Berroeta recently detailed Vodafone's involvement in the mobile blackspot program, saying it is vital to bring coverage to all parts of Australia.
"The mobile blackspot program is a great step forward towards giving customers in regional areas better coverage, and often, for the first time, the opportunity to choose a mobile provider. Choice results in better and lower prices, which means improved productivity for farmers and businesses," he said in October.

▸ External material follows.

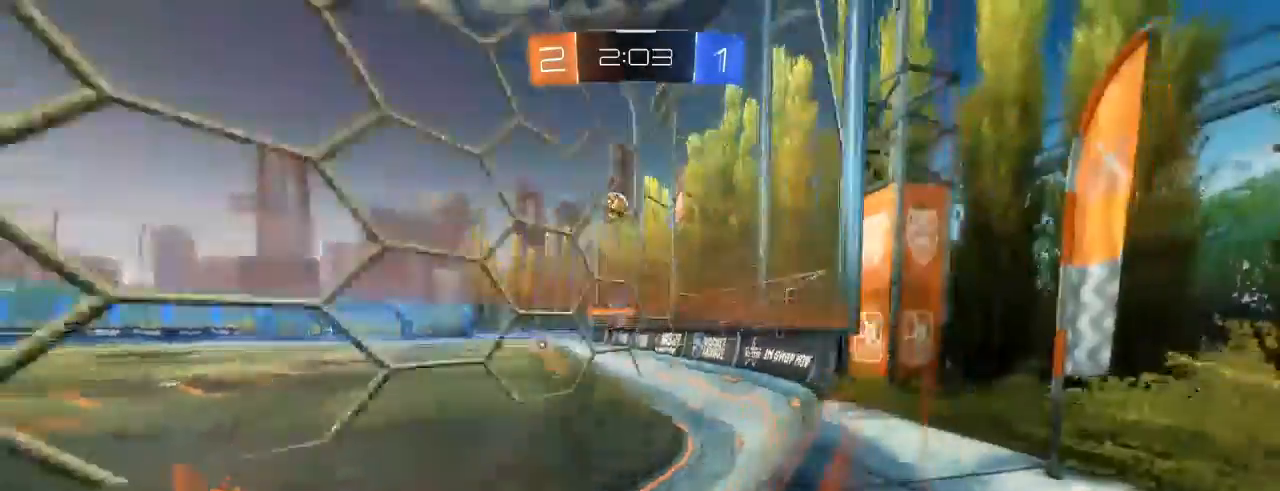
{"buttons": ["R2"], "left_stick": "center", "right_stick": "center", "events": [[133, "B", "down"], [317, "left_stick", "center"], [383, "B", "up"]]}
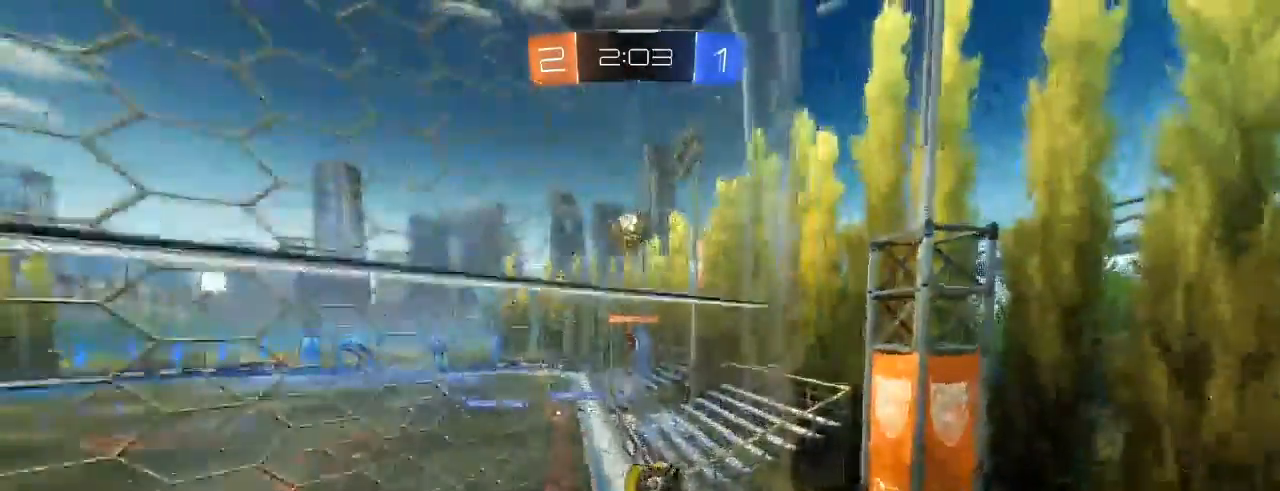
{"buttons": ["R2"], "left_stick": "left", "right_stick": "center", "events": [[300, "left_stick", "left"]]}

"On the mobile blackspot program ... we've been increasing our network in New South Wales, Tasmania, Queensland, Western Australia, and also Victoria. I think one of the biggest areas of potential of this program is the requirement for winning bidders to look at co-investing in mobile towers and shared transmission links with other mobile network operators. Sharing of infrastructure simply makes sense. It helps operators to save costs, and helps consumers by extending coverage and competition."
Berroeta warned that without competition in regional areas, Australia will be left behind by the global digital revolution.
"Mobile technology has a big part to play in building a productive and truly national digital economy. By optimising the use of next-generation mobility, we can leverage Australia's strengths in industries such as agriculture, education, transport, healthcare, and tourism," Berroeta said.
"The cost of lack of competition in the telco market across Australia is AU$3.1 billion each year. That's AU$3.1 billion which could be driving growth, but instead, it's threatening the government's worthy aspirations of a world-leading digital economy."
Vodafone said on Monday that it is investing AU$4.5 million in the New England area to increase mobile coverage under the mobile blackspot program.
Nominations for the second round of the program can be made through the nomination form.